→ Problem to solve
Consider the entries below. Count the lines holding the string "Plus" and state the number only.

→ Extracted material
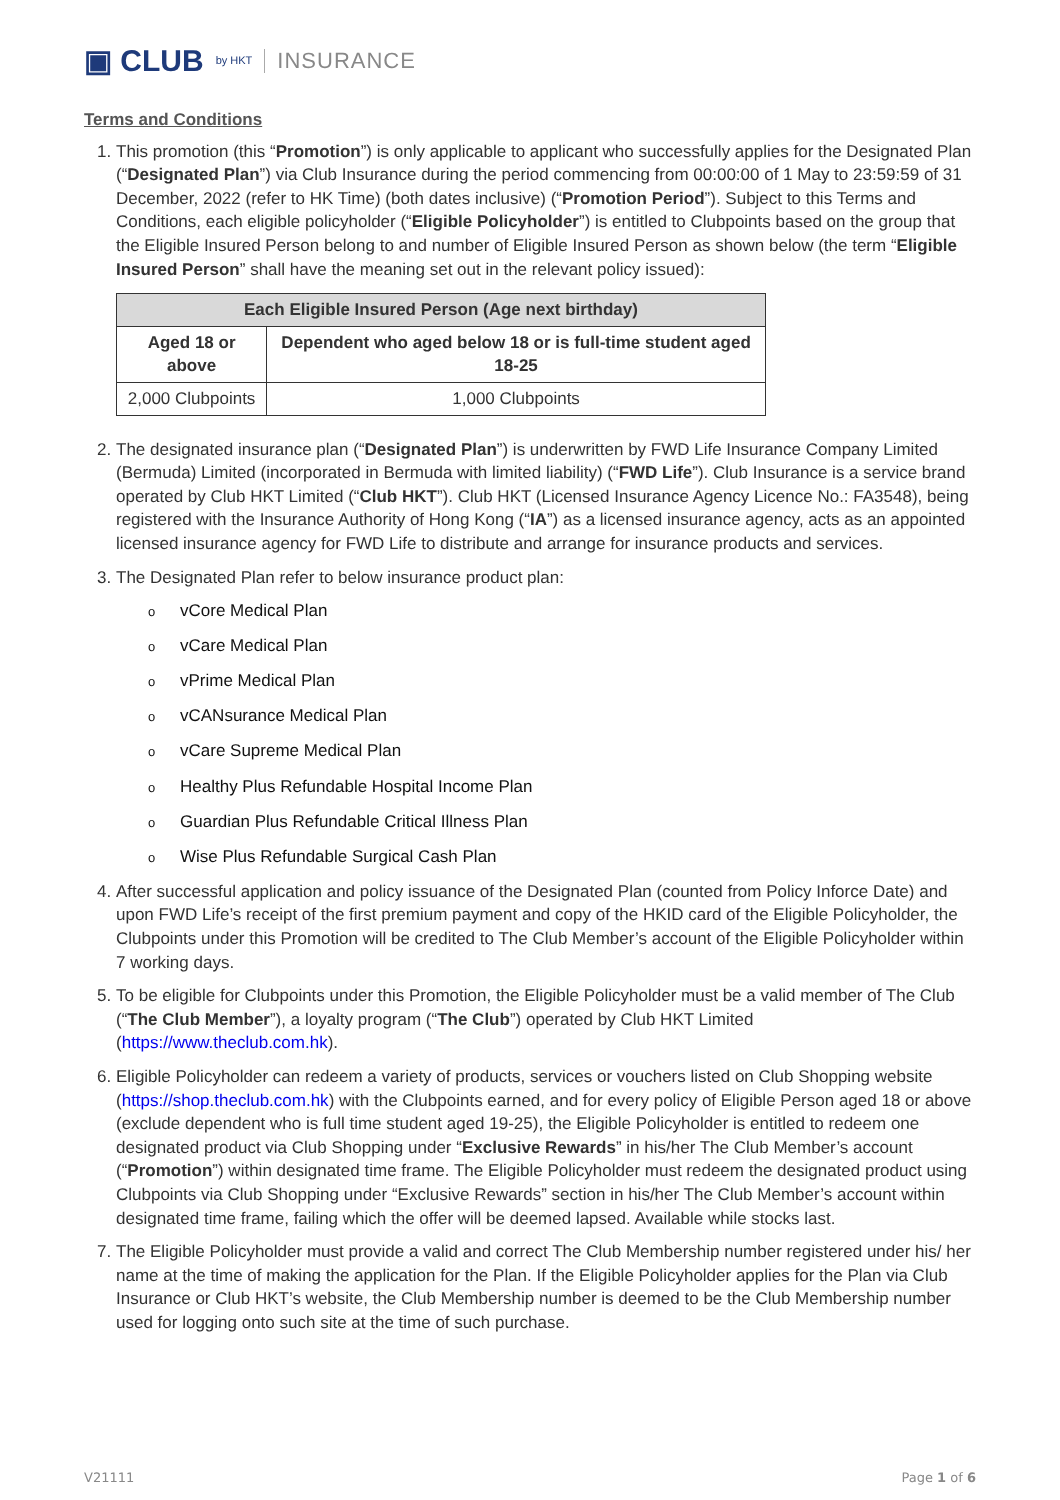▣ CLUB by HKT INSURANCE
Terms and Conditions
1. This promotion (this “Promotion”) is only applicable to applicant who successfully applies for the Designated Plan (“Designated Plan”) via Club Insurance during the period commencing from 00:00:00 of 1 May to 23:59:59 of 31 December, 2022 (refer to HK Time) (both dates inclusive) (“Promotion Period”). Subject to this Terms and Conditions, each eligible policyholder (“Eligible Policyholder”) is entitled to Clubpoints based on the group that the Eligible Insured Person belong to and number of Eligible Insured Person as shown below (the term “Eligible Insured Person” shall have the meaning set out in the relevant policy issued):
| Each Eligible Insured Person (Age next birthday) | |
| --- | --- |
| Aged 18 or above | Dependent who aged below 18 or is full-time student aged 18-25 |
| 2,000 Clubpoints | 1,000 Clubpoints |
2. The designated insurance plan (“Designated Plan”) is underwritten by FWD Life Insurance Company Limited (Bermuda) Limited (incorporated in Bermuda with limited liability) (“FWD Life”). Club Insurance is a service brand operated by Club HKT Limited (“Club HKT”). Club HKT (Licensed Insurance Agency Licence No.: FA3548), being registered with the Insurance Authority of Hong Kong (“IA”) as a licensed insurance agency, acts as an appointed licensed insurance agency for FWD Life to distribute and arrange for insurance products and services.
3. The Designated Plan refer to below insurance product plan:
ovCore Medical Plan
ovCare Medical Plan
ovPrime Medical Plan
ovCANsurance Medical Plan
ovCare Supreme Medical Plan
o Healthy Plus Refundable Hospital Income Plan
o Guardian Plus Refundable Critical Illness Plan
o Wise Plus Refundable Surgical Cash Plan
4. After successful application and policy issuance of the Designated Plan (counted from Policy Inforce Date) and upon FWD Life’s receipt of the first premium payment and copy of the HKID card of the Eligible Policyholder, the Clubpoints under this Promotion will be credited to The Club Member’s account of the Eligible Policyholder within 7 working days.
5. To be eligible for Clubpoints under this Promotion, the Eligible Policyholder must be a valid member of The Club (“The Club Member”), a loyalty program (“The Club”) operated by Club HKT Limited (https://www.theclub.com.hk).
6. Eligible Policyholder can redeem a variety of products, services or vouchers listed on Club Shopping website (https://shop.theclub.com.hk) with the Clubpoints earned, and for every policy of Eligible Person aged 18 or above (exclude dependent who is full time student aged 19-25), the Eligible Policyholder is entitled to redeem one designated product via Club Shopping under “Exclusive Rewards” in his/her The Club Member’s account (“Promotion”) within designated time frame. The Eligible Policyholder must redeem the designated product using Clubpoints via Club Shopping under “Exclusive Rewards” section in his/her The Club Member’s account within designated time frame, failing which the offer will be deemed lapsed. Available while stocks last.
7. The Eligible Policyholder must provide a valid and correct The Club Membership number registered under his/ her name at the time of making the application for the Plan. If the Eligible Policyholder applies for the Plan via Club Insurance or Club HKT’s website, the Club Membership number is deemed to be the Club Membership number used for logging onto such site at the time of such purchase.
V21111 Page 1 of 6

→ Expected output
3